◆ **Provided text**:
◆ ◆ ◆

The key to the computation is the random move, which is specified by the transition matrix. We maintain a variable page whose value is the current location of the surfer. Row page of the matrix p[][] gives, for each j, the probability that the surfer next goes to j. In other words, when the surfer is at page, our task is to generate a random integer between 0 and n-1 according to the distribution given by row page in the transition matrix (the one-dimensional array p[page]). How can we accomplish this task? We can use random.random() to generate a random float r between 0 and 1, but how does that help us get to a random page? One way to answer this question is to think of the probabilities in row page as defining a set of n intervals in (0, 1), with each probability corresponding to an interval length. Then our random variable r falls into one of the intervals, with probability precisely specified by the interval length. This reasoning leads to the following code:

total = 0.0
for j in range(0, n)
    total += p[page][j]
    if r < total:
        page = j
        break

Image

The variable total tracks the endpoints of the intervals defined in row p[page], and the for loop finds the interval containing the random value r. For example, suppose that the surfer is at page 4 in our example. The transition probabilities are 0.47, 0.02, 0.47, 0.02, and 0.02, and total takes on the values 0.0, 0.47, 0.49, 0.96, 0.98, and 1.0. These values indicate that the probabilities define the five intervals (0, 0.47), (0.47, 0.49), (0.49, 0.96), (0.96, 0.98), and (0.98, 1), one for each page. Now, suppose that random.random() returns the value 0.71. We increment j from 0 to 1 to 2 and stop there, which indicates that 0.71 is in the interval (0.49, 0.96), so we send the surfer to the third page (page 2). Then, we perform the same computation for p[2], and the random surfer is off and surfing. For large n, we can use binary search to substantially speed up this computation (see EXERCISE 4.2.35). Typically, we are interested in speeding up the search in this situation because we are likely to need a huge number of random moves, as you will see.


Program 1.6.2 Simulating a random surfer (randomsurfer.py)

import random
import sys
import stdarray
import stdio

moves = int(sys.argv[1])

n = stdio.readInt()
stdio.readInt()  # Not needed (another n).
p = stdarray.create2D(n, n, 0.0)
for i in range(n):
    for j in range(n):
        p[i][j] = stdio.readFloat()

hits = stdarray.create1D(n, 0)
page = 0 # Start at page 0.
for i in range(moves):
    r = random.random()     # Compute a random page
    total = 0.0             #   according to distribution
    for j in range(0, n):   #   in row p[page] (see text).
        total += p[page][j] #
        if r < total:       #
            page = j        #
            break           #
    hits[page] += 1

for v in hits:
    stdio.writef('%8.5f', 1.0 * v / moves)
stdio.writeln()


 moves  | # moves
  n     | # pages
 page   | current page
p[i][j] | probability that the surfer moves from page i to page j
hits[i] | # times the surfer hits page i

This program uses a transition matrix to simulate the behavior of a random surfer. It accepts the number of moves as a command-line argument, reads the transition matrix, performs the indicated number of moves as prescribed by the matrix, and writes the relative frequency of hitting each page. The key to the computation is the random move to the next page (see text).

◆ ◆ ◆

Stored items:
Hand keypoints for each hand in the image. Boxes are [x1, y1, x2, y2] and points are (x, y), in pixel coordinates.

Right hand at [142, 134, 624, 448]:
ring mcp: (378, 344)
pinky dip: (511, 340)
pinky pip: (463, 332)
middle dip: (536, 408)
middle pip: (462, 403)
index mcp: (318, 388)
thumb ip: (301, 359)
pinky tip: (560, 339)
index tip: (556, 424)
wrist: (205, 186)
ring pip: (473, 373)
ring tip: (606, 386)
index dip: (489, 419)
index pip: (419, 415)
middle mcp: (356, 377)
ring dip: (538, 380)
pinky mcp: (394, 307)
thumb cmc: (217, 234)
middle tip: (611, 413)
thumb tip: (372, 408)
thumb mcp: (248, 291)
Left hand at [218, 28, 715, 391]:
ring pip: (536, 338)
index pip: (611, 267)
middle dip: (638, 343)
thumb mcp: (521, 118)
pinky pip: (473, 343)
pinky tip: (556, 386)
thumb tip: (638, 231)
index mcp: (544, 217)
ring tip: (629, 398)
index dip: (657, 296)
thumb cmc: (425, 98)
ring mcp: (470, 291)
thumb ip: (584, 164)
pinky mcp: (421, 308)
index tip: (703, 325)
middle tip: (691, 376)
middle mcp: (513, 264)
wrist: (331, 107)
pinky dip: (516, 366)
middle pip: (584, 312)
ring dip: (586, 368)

◆ ◆ ◆

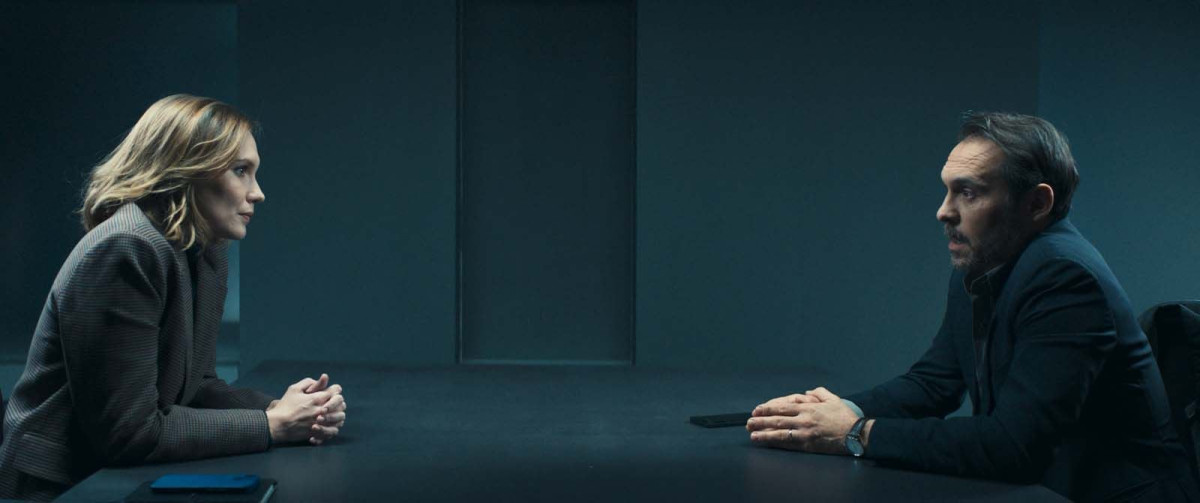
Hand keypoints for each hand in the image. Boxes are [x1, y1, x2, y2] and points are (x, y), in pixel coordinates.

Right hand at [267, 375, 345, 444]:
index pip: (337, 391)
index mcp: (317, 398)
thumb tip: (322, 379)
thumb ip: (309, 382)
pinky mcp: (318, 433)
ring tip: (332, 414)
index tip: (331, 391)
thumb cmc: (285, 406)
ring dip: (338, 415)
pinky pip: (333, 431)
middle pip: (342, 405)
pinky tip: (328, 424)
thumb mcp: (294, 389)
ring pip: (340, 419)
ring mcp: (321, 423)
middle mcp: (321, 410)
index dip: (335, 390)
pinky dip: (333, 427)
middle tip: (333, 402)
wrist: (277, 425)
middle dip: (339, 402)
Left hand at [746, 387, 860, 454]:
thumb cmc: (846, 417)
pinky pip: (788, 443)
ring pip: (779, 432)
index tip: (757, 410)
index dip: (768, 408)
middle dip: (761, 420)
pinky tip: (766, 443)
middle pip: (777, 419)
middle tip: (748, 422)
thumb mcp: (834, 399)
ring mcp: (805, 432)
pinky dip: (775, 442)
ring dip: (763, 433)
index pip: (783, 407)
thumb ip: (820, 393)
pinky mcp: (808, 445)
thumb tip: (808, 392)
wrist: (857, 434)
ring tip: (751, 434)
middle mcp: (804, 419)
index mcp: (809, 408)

◆ ◆ ◆

◆ **Requirement 1**: According to the random surfer text, what technique can substantially speed up the computation for large n?
◆ **Requirement 2**: Translate this sentence from the random surfer text into Spanish: "This program uses a transition matrix to simulate the behavior of a random surfer."
◆ **Requirement 3**: Reproduce the portion of the random surfer text that begins at the words "moves  | # moves" and stops after the words "page (see text).".
The records have nothing to do with the random surfer text.

◆ **Final answer 1**: Binary search.

◆ **Final answer 2**: Este programa utiliza una matriz de transición para simular el comportamiento de un navegante aleatorio.

◆ **Final answer 3**:
moves  | # moves
  n     | # pages
 page   | current page
p[i][j] | probability that the surfer moves from page i to page j
hits[i] | # times the surfer hits page i

This program uses a transition matrix to simulate the behavior of a random surfer. It accepts the number of moves as a command-line argument, reads the transition matrix, performs the indicated number of moves as prescribed by the matrix, and writes the relative frequency of hitting each page. The key to the computation is the random move to the next page (see text).